::: Materials provided :::

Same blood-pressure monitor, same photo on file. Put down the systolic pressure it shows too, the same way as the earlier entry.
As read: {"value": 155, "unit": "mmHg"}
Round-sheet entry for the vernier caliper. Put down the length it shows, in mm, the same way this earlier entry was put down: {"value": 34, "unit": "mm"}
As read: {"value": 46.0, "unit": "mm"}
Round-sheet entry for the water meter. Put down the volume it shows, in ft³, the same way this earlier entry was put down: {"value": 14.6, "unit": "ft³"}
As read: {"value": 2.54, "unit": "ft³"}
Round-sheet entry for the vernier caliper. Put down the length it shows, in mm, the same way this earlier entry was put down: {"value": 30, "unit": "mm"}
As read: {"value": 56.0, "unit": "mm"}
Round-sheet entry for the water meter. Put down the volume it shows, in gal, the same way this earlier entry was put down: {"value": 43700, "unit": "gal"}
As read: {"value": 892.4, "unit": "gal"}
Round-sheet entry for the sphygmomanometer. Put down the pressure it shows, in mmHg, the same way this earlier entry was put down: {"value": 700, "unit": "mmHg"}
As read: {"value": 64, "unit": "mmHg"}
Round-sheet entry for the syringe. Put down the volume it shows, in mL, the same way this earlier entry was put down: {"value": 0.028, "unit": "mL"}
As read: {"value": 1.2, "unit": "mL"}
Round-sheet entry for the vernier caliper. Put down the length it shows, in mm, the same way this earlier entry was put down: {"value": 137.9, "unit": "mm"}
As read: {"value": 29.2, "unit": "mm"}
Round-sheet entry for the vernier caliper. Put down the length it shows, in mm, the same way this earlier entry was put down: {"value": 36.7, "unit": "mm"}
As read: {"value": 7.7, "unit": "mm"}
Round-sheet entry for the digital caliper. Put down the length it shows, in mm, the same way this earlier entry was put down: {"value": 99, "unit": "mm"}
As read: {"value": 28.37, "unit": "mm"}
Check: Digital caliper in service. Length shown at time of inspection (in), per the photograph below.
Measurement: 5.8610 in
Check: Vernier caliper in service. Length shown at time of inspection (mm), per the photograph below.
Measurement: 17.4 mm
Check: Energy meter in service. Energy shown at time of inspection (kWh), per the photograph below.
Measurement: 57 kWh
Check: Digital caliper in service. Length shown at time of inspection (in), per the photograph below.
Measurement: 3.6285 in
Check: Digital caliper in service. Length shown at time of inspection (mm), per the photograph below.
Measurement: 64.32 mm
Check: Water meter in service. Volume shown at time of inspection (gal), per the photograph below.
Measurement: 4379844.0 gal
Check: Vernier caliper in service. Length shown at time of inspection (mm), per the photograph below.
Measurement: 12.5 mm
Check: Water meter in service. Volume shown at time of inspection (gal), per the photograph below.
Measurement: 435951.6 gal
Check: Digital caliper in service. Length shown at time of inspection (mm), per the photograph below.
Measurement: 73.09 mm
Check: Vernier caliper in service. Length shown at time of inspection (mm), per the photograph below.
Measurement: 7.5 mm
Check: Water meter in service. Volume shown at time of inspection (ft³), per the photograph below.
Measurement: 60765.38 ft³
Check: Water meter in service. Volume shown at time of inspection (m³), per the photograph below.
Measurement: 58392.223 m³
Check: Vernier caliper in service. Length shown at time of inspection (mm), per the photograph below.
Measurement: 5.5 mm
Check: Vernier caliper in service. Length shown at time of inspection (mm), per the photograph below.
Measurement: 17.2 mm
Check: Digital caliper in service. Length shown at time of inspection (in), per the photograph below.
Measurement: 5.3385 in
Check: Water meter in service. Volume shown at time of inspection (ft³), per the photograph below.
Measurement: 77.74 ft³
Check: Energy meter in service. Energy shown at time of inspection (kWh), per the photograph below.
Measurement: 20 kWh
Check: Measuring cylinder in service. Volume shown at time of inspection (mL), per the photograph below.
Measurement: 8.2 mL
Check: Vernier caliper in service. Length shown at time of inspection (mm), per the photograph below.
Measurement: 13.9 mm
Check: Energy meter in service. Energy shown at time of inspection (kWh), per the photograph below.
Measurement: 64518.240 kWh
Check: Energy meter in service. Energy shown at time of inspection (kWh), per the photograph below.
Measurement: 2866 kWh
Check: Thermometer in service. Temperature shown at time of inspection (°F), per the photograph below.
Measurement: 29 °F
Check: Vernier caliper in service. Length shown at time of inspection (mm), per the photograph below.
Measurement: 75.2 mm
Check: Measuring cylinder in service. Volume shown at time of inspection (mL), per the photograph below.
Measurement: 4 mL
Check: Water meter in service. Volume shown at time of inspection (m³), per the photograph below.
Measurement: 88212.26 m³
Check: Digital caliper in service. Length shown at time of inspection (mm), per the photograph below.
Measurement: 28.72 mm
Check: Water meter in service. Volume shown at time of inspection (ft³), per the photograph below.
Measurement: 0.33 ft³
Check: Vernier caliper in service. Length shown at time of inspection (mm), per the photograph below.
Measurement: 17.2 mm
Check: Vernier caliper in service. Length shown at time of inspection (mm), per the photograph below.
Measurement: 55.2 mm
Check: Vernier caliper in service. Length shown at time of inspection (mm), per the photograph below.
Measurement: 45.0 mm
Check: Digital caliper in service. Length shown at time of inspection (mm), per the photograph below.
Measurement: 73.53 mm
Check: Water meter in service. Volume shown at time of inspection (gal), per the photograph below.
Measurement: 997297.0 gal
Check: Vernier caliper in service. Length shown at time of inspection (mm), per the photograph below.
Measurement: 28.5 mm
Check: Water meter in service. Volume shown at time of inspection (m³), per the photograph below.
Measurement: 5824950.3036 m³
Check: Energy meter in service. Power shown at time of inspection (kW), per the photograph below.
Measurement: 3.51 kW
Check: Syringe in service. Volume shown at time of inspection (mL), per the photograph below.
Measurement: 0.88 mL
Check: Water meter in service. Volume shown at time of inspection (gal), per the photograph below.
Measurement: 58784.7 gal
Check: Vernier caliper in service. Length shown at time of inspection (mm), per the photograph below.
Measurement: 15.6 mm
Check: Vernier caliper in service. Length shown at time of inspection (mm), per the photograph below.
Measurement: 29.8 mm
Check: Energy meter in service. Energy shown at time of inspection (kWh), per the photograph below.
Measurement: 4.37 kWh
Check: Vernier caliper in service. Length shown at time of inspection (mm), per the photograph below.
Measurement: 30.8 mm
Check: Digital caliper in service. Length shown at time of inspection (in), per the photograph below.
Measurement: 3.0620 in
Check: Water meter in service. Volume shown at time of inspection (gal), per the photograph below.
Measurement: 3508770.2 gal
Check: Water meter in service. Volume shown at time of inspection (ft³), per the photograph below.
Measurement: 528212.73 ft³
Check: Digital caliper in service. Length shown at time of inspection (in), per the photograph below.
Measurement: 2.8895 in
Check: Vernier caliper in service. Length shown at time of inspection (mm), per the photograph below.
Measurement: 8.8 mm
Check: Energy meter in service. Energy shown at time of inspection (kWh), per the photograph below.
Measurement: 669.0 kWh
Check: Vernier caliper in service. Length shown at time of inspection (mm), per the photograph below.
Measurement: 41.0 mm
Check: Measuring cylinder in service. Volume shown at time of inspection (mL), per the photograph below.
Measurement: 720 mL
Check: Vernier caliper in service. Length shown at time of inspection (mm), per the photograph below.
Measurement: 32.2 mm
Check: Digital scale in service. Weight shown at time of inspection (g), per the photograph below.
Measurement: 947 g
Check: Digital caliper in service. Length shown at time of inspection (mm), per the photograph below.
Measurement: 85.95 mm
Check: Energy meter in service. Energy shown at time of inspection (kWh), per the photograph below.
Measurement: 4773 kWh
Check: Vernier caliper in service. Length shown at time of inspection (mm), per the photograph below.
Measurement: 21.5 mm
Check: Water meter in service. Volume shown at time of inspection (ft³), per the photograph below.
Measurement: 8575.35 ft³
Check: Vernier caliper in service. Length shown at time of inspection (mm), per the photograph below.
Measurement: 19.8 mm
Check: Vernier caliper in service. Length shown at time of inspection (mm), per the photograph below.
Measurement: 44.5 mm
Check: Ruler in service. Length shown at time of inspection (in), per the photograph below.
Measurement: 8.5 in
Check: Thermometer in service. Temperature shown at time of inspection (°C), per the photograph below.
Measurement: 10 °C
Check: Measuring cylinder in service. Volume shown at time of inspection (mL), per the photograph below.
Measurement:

:::

Write out the listing above, word for word, from the line with "Round-sheet entry for the sphygmomanometer." up to and including the line with "Measurement: 64.32 mm".

Round-sheet entry for the sphygmomanometer. Put down the pressure it shows, in mmHg, the same way this earlier entry was put down: {"value": 700, "unit": "mmHg"}
As read: {"value": 64, "unit": "mmHg"}
Round-sheet entry for the syringe. Put down the volume it shows, in mL, the same way this earlier entry was put down: {"value": 0.028, "unit": "mL"}
As read: {"value": 1.2, "unit": "mL"}
Round-sheet entry for the vernier caliper. Put down the length it shows, in mm, the same way this earlier entry was put down: {"value": 137.9, "unit": "mm"}
As read: {"value": 29.2, "unit": "mm"}
Round-sheet entry for the vernier caliper. Put down the length it shows, in mm, the same way this earlier entry was put down: {"value": 36.7, "unit": "mm"}
As read: {"value": 7.7, "unit": "mm"}
Round-sheet entry for the digital caliper. Put down the length it shows, in mm, the same way this earlier entry was put down: {"value": 99, "unit": "mm"}
As read: {"value": 28.37, "unit": "mm"}
Check: Digital caliper in service. Length shown at time of inspection (in), per the photograph below.
Measurement: 5.8610 in
Check: Vernier caliper in service. Length shown at time of inspection (mm), per the photograph below.
Measurement: 17.4 mm
Check: Energy meter in service. Energy shown at time of inspection (kWh), per the photograph below.
Measurement: 57 kWh
Check: Digital caliper in service. Length shown at time of inspection (in), per the photograph below.
Measurement: 3.6285 in
Check: Digital caliper in service. Length shown at time of inspection (mm), per the photograph below.
Measurement: 64.32 mm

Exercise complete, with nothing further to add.